In tutto questo, il servizio pubblico ha (dovrebbe avere) un ruolo decisivo. L’informazione, quando svolge il proprio ruolo con coscienza, alimenta e arricchisce la cittadinanza favorendo, attraverso il racconto di ciò che accade nel mondo, la partecipazione attiva di tutti alla realizzazione del bene comune. E quindi un’informazione che sia capace di evitare il gossip provinciale (per cui ci si concentra troppo su contrasti e divisioni interne e domestiche mentre servirebbe una maggiore apertura internazionale) è un fondamentale elemento di vitalità democratica.

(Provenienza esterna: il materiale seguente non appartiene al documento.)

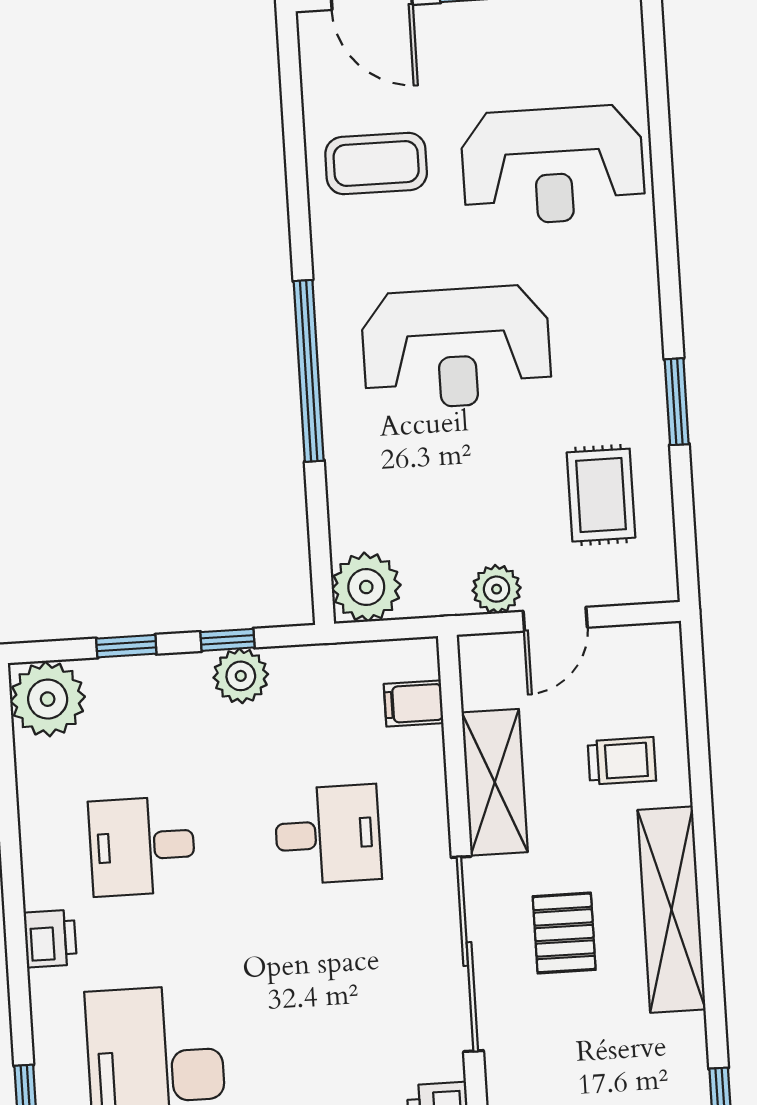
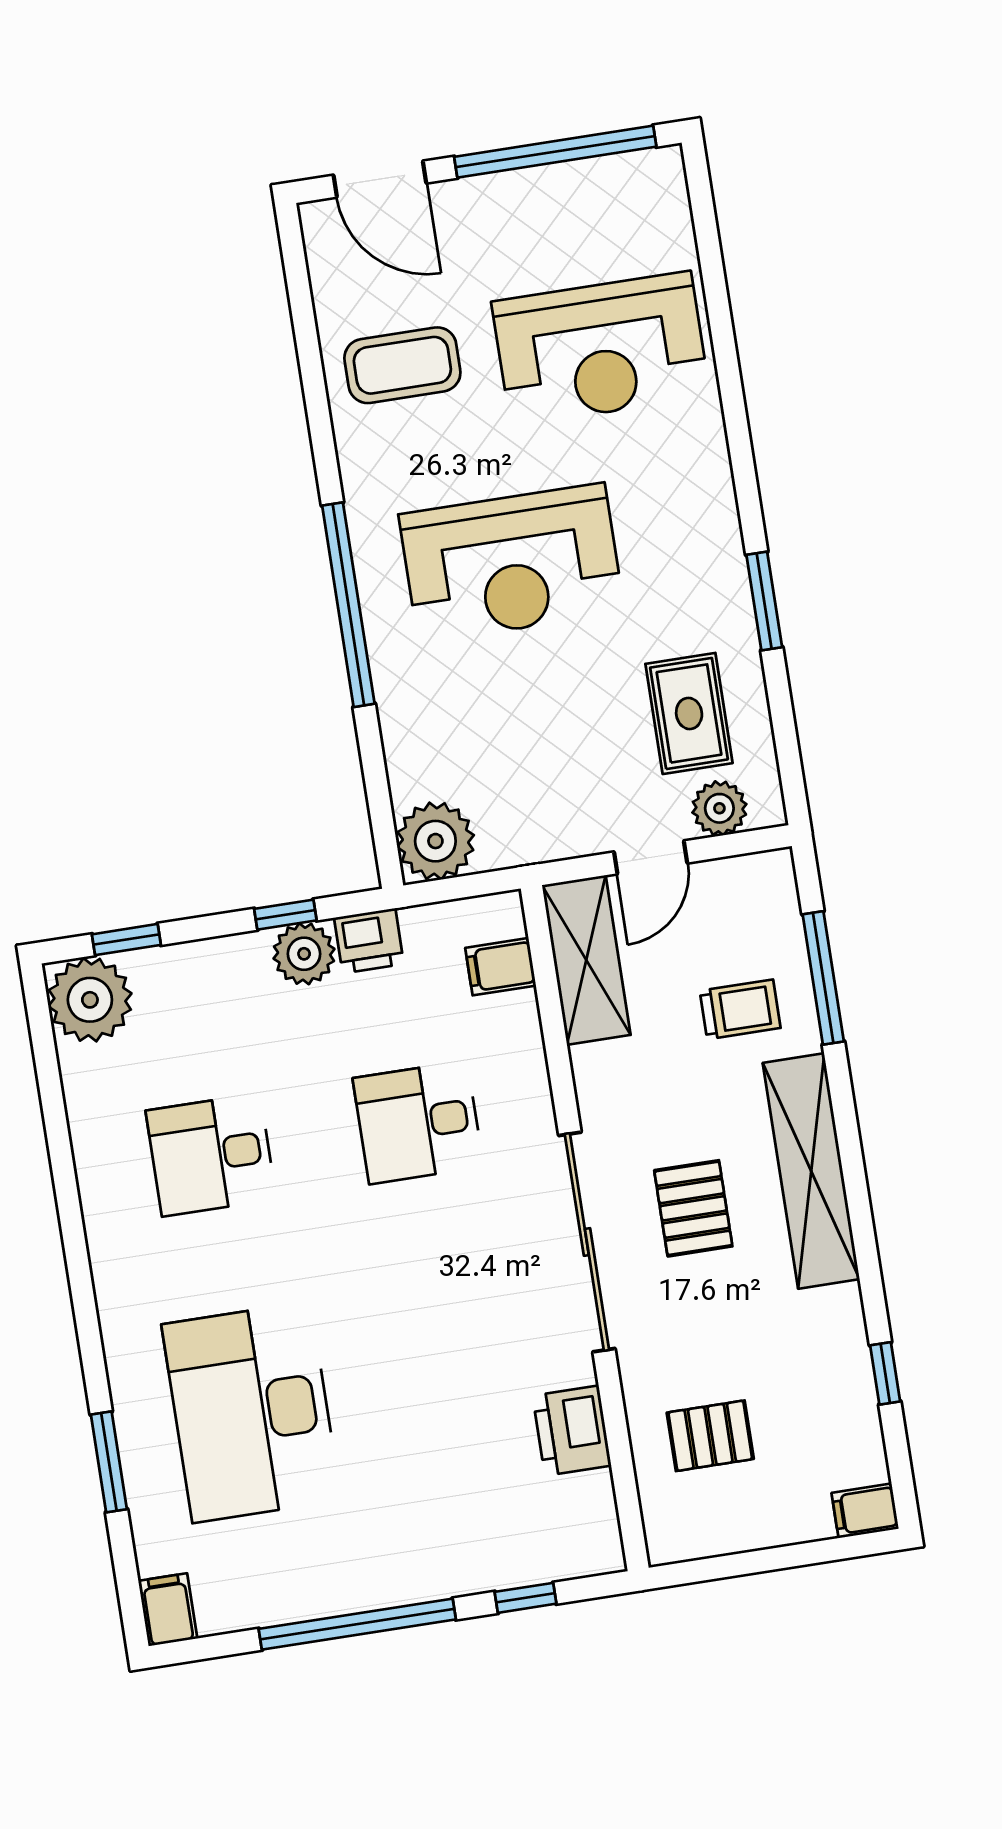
plant: (497, 589) -> (719, 808), moved
window: (126, 646) -> (126, 940), moved
window: (698, 740) -> (823, 978), added
shelving: (495, 782) -> (586, 960), moved
desk: (328, 834) -> (418, 1122), turned 180
printer: (50, 939) -> (369, 941), moved, turned 90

Quanto di tutto questo ci sia bisogno, è sotto gli occhi di tutti. In quegli stessi palinsesti tv (delle reti pubbliche e private) dove, come dimostrano i dati forniti da Medici Senza Frontiere in collaborazione con l’osservatorio di Pavia, non trovano spazio tragedie come quella del Sudan, dei conflitti interreligiosi nell’India nord orientale, della Costa d’Avorio, dell’Uganda (se non in presenza di eventi che in qualche modo riguardano indirettamente questa parte del mondo), ogni 11 minuti trova spazio un pettegolezzo; ogni 15 minuti uno scoop su amori e tradimenti di un personaggio famoso; ogni 23 minuti una maldicenza su un personaggio pubblico, un litigio o uno scandalo (dati eta media research, 2005). Eppure non mancano i richiami alla necessità di un servizio pubblico autorevole.
È il senso dell’appello che nel dicembre 2004 Ciampi rivolse al mondo della politica e dell’informazione: “Non snaturate la missione della Rai seguendo ad ogni costo derive commerciali. Non indebolite il suo ruolo sull’altare dell’audience o su quello di bilanci più appetibili per una collocazione di qualche rete sul mercato”. È il senso dell’editoriale congiunto delle 42 riviste missionarie aderenti alla Fesmi (Federazione stampa missionaria italiana) che rivolgendosi al servizio pubblico, chiedono a gran voce “un salto di qualità nel segno di una maggiore attenzione ai popoli, alle culture extraeuropee” per far spazio a temi cruciali riguardanti la “lotta alla fame nel mondo, la mala-cooperazione, il commercio delle armi rinunciando a indugiare in argomenti di corto respiro, dando eccessivo spazio ai gossip”.

Fare la verità
Per avere un’informazione a misura d’uomo occorrono poche buone regole. Come scrive Alex Zanotelli nella sua postfazione a un libro uscito nel 2002 per la casa editrice Zelig, dal titolo emblematico “L’informazione deviata”: prima tra tutte fare la verità. Non dirla, ma farla, rifiutando l’idea che la notizia sia solo una merce. Solo in questo modo l’informazione può assolvere il suo compito e portare alla comprensione che l’altro è una ricchezza e non un pericolo.
Voi avevate voci potenti / lingue alle nate a battere il tamburo / voi aveva te voci potenti / adatte per il vaffanculo”.Così Fabrizio De Andrè, nella domenica delle salme”, stigmatizzava il comportamento dei suoi “colleghi cantautori” pronti a cantare “per l’Amazzonia e per la pecunia” ma non a spingersi, nei comportamenti quotidiani, a una critica radicale del sistema in cui erano inseriti. Anche i giornalisti hanno voci potenti a cui troppo spesso mettono la sordina per interessi di bottega, salvo ritirarle fuori al momento opportuno per essere vincitori, o passare per martiri o eroi. Questa schizofrenia non è accettabile. Soprattutto su un tema come la pace. Che non è assenza di guerra ma costruzione di un modello di relazioni e comportamenti completamente diverso. Non ci sono processi inevitabili e se “un altro mondo e un’altra informazione sono possibili e necessari” per costruirli c’è bisogno dell’impegno di ognuno. A partire dai “burattinai di parole” dell’informazione. Qui e ora. Senza se e senza ma.